In order to finish a proof we were working on with Sudhindu, we would like to automatically prove that the InnerProd of Hilbert space vectors is Complex (and more generally that the InnerProd of an inner product space over K is K). For convenience, we probably want to add the following two theorems to the linear_algebra.inner_products package. One would follow directly from inner_prod_space_def (just the second part of the conjunction in that theorem):
image
(sorry if this shows black-on-black for you -- it does in mine as well, it's always possible to temporarily change that setting in GitHub so you can read what I'm pasting)
The other theorem could be more specific to Hilbert spaces:
image
These would each be easy to prove, deriving easily from inner_prod_space_def and hilbert_space_def -- proving those would be good practice. The latter theorem could also use the former in its proof.

In addition to adding those theorems, we'll want to make a method for conveniently instantiating them. We can add a prover method to the InnerProd class. Specifically:

@relation_prover
def deduce_membership(self, K, **defaults_config):
   ...

This could instantiate the more specialized theorem for Hilbert spaces if K is Complex. Otherwise it would instantiate the more general theorem with K:K.

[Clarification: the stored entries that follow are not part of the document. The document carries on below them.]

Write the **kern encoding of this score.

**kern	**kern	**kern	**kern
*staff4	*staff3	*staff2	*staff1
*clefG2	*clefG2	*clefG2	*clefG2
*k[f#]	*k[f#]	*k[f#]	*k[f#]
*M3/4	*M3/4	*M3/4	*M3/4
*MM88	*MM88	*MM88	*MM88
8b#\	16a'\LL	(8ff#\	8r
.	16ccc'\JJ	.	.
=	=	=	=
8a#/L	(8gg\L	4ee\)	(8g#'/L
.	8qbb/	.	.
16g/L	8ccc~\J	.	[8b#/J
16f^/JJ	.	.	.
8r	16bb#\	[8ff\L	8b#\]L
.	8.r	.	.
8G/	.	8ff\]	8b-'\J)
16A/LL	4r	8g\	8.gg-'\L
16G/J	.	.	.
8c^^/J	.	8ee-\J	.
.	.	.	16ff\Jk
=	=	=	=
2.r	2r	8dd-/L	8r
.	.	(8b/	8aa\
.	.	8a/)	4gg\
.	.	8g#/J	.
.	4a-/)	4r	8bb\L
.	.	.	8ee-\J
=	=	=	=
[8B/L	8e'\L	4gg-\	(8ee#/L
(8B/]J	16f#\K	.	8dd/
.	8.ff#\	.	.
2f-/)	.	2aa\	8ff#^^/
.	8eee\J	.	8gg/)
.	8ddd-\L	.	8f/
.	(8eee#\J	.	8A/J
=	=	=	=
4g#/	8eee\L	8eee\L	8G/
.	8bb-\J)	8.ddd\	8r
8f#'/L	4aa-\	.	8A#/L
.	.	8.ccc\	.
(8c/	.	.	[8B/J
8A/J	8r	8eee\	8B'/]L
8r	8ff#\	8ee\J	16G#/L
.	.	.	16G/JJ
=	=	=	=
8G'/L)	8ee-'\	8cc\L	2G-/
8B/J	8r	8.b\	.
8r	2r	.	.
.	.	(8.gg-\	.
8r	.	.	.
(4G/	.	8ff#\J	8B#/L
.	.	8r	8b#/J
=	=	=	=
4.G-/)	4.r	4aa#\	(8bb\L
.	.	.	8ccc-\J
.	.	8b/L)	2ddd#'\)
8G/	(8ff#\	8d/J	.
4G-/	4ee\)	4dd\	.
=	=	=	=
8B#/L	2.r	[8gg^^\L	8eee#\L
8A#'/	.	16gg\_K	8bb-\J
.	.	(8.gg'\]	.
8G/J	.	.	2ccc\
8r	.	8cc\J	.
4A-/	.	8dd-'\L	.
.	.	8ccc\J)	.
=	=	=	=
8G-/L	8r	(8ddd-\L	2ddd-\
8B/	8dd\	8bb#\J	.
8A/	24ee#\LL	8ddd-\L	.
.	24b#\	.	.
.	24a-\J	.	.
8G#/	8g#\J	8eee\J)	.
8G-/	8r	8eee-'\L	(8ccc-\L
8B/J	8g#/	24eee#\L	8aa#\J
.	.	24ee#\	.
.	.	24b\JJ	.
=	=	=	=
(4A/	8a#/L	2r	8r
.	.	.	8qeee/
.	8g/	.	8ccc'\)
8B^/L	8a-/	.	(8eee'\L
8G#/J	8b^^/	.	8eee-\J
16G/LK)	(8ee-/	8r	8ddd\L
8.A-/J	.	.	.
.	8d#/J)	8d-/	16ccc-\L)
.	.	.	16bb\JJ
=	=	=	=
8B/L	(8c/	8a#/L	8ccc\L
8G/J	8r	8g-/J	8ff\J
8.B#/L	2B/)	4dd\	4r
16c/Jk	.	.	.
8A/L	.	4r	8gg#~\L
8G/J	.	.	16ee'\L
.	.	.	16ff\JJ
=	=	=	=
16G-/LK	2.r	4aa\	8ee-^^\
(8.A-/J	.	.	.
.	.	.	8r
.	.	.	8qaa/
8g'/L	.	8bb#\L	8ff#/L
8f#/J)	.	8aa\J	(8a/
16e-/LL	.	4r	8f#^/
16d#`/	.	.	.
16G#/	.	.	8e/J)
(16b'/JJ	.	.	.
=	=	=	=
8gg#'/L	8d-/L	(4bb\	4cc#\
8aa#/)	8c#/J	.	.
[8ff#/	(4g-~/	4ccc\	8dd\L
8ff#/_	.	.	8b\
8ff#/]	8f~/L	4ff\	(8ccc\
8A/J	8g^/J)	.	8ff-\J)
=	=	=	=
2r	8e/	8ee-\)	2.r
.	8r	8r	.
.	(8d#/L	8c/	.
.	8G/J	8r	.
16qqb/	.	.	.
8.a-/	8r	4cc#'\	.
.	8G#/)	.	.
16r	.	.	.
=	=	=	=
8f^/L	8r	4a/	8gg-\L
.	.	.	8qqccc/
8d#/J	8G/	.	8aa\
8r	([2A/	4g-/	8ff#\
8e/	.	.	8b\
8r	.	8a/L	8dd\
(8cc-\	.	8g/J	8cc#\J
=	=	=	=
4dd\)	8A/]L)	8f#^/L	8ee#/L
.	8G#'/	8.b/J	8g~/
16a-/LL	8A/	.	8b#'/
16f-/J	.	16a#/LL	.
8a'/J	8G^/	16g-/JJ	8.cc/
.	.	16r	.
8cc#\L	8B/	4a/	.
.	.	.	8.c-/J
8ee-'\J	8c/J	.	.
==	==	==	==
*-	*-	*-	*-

Let's also add another method which will help with automatically calling this when we wish to prove that the InnerProd is a member of some particular K.

def readily_provable_membership(self, K):
        '''
        Return True iff we can readily prove that this InnerProd
        evaluates to something in set K.
        '''

Iterate through the InnerProdSpaces to which both of the operands are known to belong via InnerProdSpaces.yield_known_inner_prod_spaces. If there aren't any, simply return False. If any have a "field" equal to the given K, return True. Otherwise, collect all of their fields into a set and then loop through these and check if any of these readily includes the set K as follows:

   for field in fields:
       if hasattr(field, 'readily_includes') and field.readily_includes(K):
           return True

Otherwise, return False.

But, sorry, there is one thing we need to do before implementing "readily_provable_membership". We need to make it convenient to obtain the "field" attribute of an InnerProdSpaces object. We need to do this for both the InnerProdSpaces class and HilbertSpacesLiteral class. For InnerProdSpaces, simply add "self.field = field" at the end of its "init" method. For the HilbertSpacesLiteral, let's add a "field" property:

@property
def field(self):
    return Complex

In the 'readily_provable_membership' method of InnerProd, but sure to check if each InnerProdSpace yielded by InnerProdSpaces.yield_known_inner_prod_spaces has a field attribute before getting it. If it doesn't have a field attribute, just skip it.

There is one thing I need to do before this automation will fully work. But I'll add that as an addendum to Issue #320 and take care of it myself.